What you will do:
Return the material below in full and exactly.

Information provided:
%%

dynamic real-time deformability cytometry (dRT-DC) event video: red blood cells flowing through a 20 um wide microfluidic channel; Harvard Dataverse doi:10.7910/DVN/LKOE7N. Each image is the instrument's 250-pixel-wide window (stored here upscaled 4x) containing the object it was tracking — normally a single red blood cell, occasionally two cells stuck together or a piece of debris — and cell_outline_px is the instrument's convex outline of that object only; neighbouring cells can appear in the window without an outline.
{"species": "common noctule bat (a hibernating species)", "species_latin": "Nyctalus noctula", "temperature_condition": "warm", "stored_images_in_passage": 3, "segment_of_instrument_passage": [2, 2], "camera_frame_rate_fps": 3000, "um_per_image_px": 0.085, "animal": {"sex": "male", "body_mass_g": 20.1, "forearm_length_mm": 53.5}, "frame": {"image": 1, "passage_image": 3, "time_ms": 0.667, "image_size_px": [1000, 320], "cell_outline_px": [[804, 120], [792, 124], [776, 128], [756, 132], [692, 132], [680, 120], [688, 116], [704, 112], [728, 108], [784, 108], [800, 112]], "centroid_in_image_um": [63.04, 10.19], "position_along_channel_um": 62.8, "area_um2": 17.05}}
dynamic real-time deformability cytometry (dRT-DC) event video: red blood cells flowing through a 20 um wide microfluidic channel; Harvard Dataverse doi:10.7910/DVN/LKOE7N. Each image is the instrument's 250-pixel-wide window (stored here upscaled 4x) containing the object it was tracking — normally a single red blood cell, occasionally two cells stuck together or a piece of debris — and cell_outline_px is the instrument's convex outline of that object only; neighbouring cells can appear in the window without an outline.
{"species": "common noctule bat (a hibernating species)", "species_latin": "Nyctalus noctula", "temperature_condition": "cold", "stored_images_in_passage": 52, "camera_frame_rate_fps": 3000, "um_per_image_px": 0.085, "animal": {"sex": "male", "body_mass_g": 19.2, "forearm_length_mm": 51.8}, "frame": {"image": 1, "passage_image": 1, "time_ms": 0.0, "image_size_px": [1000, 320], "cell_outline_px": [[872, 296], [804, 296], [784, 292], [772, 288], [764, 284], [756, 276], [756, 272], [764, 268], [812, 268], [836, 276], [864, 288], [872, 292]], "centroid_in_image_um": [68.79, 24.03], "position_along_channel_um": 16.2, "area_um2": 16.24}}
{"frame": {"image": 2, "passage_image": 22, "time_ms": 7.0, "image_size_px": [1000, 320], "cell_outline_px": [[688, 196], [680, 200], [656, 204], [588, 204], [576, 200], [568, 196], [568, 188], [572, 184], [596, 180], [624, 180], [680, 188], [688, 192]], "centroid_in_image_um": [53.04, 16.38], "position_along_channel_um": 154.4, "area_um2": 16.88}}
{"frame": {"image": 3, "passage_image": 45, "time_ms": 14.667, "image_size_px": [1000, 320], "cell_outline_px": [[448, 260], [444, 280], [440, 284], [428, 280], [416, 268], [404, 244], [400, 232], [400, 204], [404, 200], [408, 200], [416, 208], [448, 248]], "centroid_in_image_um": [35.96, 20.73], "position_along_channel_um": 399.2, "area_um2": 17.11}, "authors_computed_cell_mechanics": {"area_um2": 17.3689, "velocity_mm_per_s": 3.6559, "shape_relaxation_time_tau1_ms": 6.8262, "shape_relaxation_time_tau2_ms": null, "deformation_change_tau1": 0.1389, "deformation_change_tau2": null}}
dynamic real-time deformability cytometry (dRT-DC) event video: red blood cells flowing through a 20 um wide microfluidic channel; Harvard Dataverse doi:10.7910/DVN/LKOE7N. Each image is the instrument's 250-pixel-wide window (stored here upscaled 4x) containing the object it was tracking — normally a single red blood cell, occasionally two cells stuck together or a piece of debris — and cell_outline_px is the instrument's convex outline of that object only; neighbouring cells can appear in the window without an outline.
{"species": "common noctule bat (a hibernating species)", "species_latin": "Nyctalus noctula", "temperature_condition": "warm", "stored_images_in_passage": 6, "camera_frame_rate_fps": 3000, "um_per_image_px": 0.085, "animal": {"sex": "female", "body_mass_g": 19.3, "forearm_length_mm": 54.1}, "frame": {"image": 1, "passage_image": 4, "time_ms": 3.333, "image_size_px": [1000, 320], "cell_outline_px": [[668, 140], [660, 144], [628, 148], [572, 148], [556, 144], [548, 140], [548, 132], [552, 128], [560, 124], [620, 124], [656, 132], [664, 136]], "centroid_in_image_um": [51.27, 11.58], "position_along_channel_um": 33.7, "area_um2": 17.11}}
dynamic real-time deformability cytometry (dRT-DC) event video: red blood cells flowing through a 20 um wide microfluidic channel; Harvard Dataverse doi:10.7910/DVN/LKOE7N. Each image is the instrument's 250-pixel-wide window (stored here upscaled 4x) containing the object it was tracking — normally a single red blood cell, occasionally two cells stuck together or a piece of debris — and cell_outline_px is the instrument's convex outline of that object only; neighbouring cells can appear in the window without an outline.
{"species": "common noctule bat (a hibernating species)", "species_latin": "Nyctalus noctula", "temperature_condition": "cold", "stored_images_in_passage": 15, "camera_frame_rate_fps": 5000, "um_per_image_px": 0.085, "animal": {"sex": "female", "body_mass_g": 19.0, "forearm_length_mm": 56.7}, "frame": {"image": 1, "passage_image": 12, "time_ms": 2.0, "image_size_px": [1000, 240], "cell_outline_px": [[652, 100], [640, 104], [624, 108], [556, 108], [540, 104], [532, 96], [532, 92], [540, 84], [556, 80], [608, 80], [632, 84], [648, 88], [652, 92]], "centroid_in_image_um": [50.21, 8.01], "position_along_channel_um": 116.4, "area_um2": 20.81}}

%%

Answer:
dynamic real-time deformability cytometry (dRT-DC) event video: red blood cells flowing through a 20 um wide microfluidic channel; Harvard Dataverse doi:10.7910/DVN/LKOE7N. Each image is the instrument's 250-pixel-wide window (stored here upscaled 4x) containing the object it was tracking — normally a single red blood cell, occasionally two cells stuck together or a piece of debris — and cell_outline_px is the instrument's convex outline of that object only; neighbouring cells can appear in the window without an outline.
{"species": "common noctule bat (a hibernating species)", "species_latin": "Nyctalus noctula", "temperature_condition": "warm", "stored_images_in_passage": 3, "segment_of_instrument_passage": [2, 2], "camera_frame_rate_fps": 3000, "um_per_image_px": 0.085, "animal": {"sex": "male", "body_mass_g": 20.1, "forearm_length_mm": 53.5}, "frame": {"image": 1, "passage_image": 3, "time_ms": 0.667, "image_size_px": [1000, 320], "cell_outline_px": [[804, 120], [792, 124], [776, 128], [756, 132], [692, 132], [680, 120], [688, 116], [704, 112], [728, 108], [784, 108], [800, 112]], "centroid_in_image_um": [63.04, 10.19], "position_along_channel_um": 62.8, "area_um2": 17.05}}
dynamic real-time deformability cytometry (dRT-DC) event video: red blood cells flowing through a 20 um wide microfluidic channel; Harvard Dataverse doi:10.7910/DVN/LKOE7N. Each image is the instrument's 250-pixel-wide window (stored here upscaled 4x) containing the object it was tracking — normally a single red blood cell, occasionally two cells stuck together or a piece of debris — and cell_outline_px is the instrument's convex outline of that object only; neighbouring cells can appear in the window without an outline.
{"species": "common noctule bat (a hibernating species)", "species_latin": "Nyctalus noctula", "temperature_condition": "cold", "stored_images_in_passage": 52, "camera_frame_rate_fps": 3000, "um_per_image_px": 0.085, "animal": {"sex": "male", "body_mass_g": 19.2, "forearm_length_mm": 51.8}, "frame": {"image": 1, "passage_image": 1, "time_ms": 0.0, "image_size_px": [1000, 320], "cell_outline_px": [[872, 296], [804, 296], [784, 292], [772, 288], [764, 284], [756, 276], [756, 272], [764, 268], [812, 268], [836, 276], [864, 288], [872, 292]], "centroid_in_image_um": [68.79, 24.03], "position_along_channel_um": 16.2, "area_um2": 16.24}}
{"frame": {"image": 2, "passage_image": 22, "time_ms": 7.0, "image_size_px": [1000, 320], "cell_outline_px": [[688, 196], [680, 200], [656, 204], [588, 204], [576, 200], [568, 196], [568, 188], [572, 184], [596, 180], [624, 180], [680, 188], [688, 192]], "centroid_in_image_um": [53.04, 16.38], "position_along_channel_um": 154.4, "area_um2": 16.88}}
{"frame": {"image": 3, "passage_image": 45, "time_ms": 14.667, "image_size_px": [1000, 320], "cell_outline_px": [[448, 260], [444, 280], [440, 284], [428, 280], [416, 268], [404, 244], [400, 232], [400, 204], [404, 200], [408, 200], [416, 208], [448, 248]], "centroid_in_image_um": [35.96, 20.73], "position_along_channel_um": 399.2, "area_um2": 17.11}, "authors_computed_cell_mechanics": {"area_um2": 17.3689, "velocity_mm_per_s": 3.6559, "shape_relaxation_time_tau1_ms": 6.8262, "shape_relaxation_time_tau2_ms": null, "deformation_change_tau1": 0.1389, "deformation_change_tau2": null}}
dynamic real-time deformability cytometry (dRT-DC) event video: red blood cells flowing through a 20 um wide microfluidic channel; Harvard Dataverse doi:10.7910/DVN/LKOE7N. Each image is the instrument's 250-pixel-wide window (stored here upscaled 4x) containing the object it was tracking — normally a single red blood cell, occasionally two cells stuck together or a piece of debris — and cell_outline_px is the instrument's convex outline of that object only; neighbouring cells can appear in the window without an outline.
{"species": "common noctule bat (a hibernating species)", "species_latin": "Nyctalus noctula", "temperature_condition": "warm", "stored_images_in_passage": 6, "camera_frame_rate_fps": 3000, "um_per_image_px": 0.085, "animal": {"sex": "female", "body_mass_g": 19.3, "forearm_length_mm": 54.1}, "frame": {"image": 1, "passage_image": 4, "time_ms": 3.333, "image_size_px": [1000, 320], "cell_outline_px": [[668, 140], [660, 144], [628, 148], [572, 148], [556, 144], [548, 140], [548, 132], [552, 128], [560, 124], [620, 124], [656, 132], [664, 136]], "centroid_in_image_um": [51.27, 11.58], "position_along_channel_um": 33.7, "area_um2": 17.11}}
dynamic real-time deformability cytometry (dRT-DC) event video: red blood cells flowing through a 20 um wide microfluidic channel; Harvard Dataverse doi:10.7910/DVN/LKOE7N. Each image is the instrument's 250-pixel-wide window (stored here upscaled 4x) containing the object it was tracking — normally a single red blood cell, occasionally two cells stuck together or a piece of debris — and cell_outline_px is the instrument's convex outline of that object only; neighbouring cells can appear in the window without an outline.
{"species": "common noctule bat (a hibernating species)", "species_latin": "Nyctalus noctula", "temperature_condition": "cold", "stored_images_in_passage": 15, "camera_frame_rate_fps": 5000, "um_per_image_px": 0.085, "animal": {"sex": "female", "body_mass_g": 19.0, "forearm_length_mm": 56.7}, "frame": {"image": 1, "passage_image": 12, "time_ms": 2.0, "image_size_px": [1000, 240], "cell_outline_px": [[652, 100], [640, 104], [624, 108], [556, 108], [540, 104], [532, 96], [532, 92], [540, 84], [556, 80], [608, 80], [632, 84], [648, 88], [652, 92]], "centroid_in_image_um": [50.21, 8.01], "position_along_channel_um": 116.4, "area_um2": 20.81}}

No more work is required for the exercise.